WORK TASK A:
In the court opinion excerpt, on what date did the District Court issue the Memorandum and Order that again granted Quality Foods' motion for summary judgment on remand?

EXTRACT PROVIDED:
────────

The District Court did not, however, address BOC's breach
of contract claim.

Upon appeal by BOC, we affirmed the District Court's
decision regarding the express indemnification claim but
vacated the grant of summary judgment and remanded the
case for further consideration of BOC's breach of contract
claim. Kane v. BOC Group, Inc., No. 98-1152, slip op. at 7-
8 (3d Cir. Aug. 17, 1998). We also directed the District
Court to examine Port Authority of N.Y. & N.J. v. Honeywell
Protective Servs., 
535 A.2d 974
, 976 (N.J. Super. Ct. App.
Div. 1987), in relation to BOC's breach of contract claim.

On remand, the District Court again granted Quality
Foods' motion for summary judgment on BOC's third-party
complaint by a November 30, 1999, Memorandum and
Order. Kane v. BOC Group, Inc., No. 95-3147 (E.D. Pa. Nov.
30, 1999). Relying on New Jersey precedent, most notably
Honeywell and Mayer v. Fairlawn Jewish Center, 
186 A.2d 274
(N.J. Sup. Ct. 1962), the District Court explained that
BOC's breach of contract claim could not withstand
summary judgment because "BOC can present no set of
facts that would establish that BOC could have been liable
to Kane for a claim that it could then recover from Quality
[Foods]."

────────

SUPPLIED MATERIAL:
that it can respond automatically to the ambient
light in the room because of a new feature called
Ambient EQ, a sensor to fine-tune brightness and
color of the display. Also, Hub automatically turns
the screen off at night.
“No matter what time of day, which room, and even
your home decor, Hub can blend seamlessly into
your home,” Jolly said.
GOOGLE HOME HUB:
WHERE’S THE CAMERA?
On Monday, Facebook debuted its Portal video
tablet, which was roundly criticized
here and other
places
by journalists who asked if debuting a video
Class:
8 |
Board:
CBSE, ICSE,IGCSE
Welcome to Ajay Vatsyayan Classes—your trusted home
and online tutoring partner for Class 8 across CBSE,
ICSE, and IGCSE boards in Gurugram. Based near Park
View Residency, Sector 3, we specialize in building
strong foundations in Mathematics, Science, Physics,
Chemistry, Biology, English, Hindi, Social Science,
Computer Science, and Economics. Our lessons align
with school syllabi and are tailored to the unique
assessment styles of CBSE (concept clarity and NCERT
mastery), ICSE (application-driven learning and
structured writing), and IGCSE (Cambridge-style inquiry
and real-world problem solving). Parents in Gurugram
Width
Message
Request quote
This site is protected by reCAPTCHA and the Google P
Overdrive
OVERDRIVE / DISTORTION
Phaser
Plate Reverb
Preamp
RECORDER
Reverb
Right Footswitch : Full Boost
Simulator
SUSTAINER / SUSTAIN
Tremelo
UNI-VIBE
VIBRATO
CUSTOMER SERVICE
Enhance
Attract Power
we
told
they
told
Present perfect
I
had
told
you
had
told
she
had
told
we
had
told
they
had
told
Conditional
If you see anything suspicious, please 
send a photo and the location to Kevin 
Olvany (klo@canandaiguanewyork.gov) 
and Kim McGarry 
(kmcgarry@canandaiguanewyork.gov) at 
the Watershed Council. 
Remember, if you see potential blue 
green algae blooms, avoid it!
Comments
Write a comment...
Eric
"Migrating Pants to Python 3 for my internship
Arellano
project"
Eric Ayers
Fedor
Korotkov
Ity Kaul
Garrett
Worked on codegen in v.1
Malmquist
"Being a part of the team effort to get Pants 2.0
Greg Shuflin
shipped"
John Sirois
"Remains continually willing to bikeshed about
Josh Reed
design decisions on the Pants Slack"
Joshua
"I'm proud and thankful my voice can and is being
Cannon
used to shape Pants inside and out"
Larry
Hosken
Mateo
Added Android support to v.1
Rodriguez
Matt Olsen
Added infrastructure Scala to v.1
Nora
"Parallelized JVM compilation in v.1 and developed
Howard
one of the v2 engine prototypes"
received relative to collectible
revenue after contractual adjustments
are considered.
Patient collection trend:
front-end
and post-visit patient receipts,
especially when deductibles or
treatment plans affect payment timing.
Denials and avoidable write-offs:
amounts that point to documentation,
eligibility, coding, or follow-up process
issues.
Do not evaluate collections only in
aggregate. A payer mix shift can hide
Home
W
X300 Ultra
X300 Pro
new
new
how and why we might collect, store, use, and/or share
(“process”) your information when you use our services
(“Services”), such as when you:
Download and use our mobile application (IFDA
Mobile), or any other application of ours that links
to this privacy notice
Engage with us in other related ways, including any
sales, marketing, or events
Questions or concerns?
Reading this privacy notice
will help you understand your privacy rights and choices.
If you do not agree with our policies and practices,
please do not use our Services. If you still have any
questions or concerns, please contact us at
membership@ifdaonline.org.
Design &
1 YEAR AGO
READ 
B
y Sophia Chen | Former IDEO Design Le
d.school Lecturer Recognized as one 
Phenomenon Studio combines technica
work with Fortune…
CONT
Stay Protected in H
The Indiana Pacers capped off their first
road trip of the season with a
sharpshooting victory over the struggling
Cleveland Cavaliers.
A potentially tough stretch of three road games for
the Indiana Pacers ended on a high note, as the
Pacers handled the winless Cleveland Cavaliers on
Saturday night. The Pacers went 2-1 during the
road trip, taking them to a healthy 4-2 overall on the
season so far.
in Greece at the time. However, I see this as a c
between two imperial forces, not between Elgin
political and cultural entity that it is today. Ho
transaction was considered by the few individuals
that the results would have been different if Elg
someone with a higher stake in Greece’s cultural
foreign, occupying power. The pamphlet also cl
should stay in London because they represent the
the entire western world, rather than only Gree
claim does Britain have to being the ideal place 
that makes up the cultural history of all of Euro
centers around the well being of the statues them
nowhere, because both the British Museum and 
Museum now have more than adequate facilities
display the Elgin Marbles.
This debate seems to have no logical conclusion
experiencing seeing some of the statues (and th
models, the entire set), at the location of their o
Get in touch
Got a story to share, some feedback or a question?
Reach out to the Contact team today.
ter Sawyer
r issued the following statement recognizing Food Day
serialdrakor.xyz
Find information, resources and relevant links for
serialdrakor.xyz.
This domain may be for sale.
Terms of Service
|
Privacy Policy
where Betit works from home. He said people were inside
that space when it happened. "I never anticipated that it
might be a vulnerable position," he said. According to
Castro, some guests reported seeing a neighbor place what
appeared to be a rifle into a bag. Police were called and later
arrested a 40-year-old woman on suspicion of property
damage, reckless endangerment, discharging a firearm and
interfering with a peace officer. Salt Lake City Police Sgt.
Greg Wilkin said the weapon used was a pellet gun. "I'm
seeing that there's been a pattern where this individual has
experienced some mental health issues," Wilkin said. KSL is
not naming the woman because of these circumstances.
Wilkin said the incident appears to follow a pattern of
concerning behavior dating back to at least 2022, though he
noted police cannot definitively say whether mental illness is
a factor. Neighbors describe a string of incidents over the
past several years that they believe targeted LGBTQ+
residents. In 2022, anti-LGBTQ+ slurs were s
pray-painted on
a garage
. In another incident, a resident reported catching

────────

WORK TASK B:
Put the lines of the records into a numbered list, starting with the first line of the records and ending after the line that contains "If you see anything suspicious, please". Leave out blank lines.

REPLY A:
November 30, 1999

REPLY B:
1. that it can respond automatically to the ambient
2. light in the room because of a new feature called
3. Ambient EQ, a sensor to fine-tune brightness and
4. color of the display. Also, Hub automatically turns
5. the screen off at night.
6. “No matter what time of day, which room, and even
7. your home decor, Hub can blend seamlessly into
8. your home,” Jolly said.
9. GOOGLE HOME HUB:
10. WHERE’S THE CAMERA?
11. On Monday, Facebook debuted its Portal video
12. tablet, which was roundly criticized
13. here and other
14. places
15. by journalists who asked if debuting a video
16. Class:
17. 8 |
18. Board:
19. CBSE, ICSE,IGCSE
20. Welcome to Ajay Vatsyayan Classes—your trusted home
21. and online tutoring partner for Class 8 across CBSE,
22. ICSE, and IGCSE boards in Gurugram. Based near Park
23. View Residency, Sector 3, we specialize in building
24. strong foundations in Mathematics, Science, Physics,
25. Chemistry, Biology, English, Hindi, Social Science,
26. Computer Science, and Economics. Our lessons align
27. with school syllabi and are tailored to the unique
28. assessment styles of CBSE (concept clarity and NCERT
29. mastery), ICSE (application-driven learning and
30. structured writing), and IGCSE (Cambridge-style inquiry
31. and real-world problem solving). Parents in Gurugram
32. Width
33. Message
34. Request quote
35. This site is protected by reCAPTCHA and the Google P
36. Overdrive
37. OVERDRIVE / DISTORTION
38. Phaser
39. Plate Reverb
40. Preamp
41. RECORDER
42. Reverb
43. Right Footswitch : Full Boost
44. Simulator
45. SUSTAINER / SUSTAIN
46. Tremelo
47. UNI-VIBE
48. VIBRATO
49. CUSTOMER SERVICE
50. Enhance
51. Attract Power
52. we
53. told
54. they
55. told
56. Present perfect
57. I
58. had
59. told
60. you
61. had
62. told
63. she
64. had
65. told
66. we
67. had
68. told
69. they
70. had
71. told
72. Conditional
73. If you see anything suspicious, please 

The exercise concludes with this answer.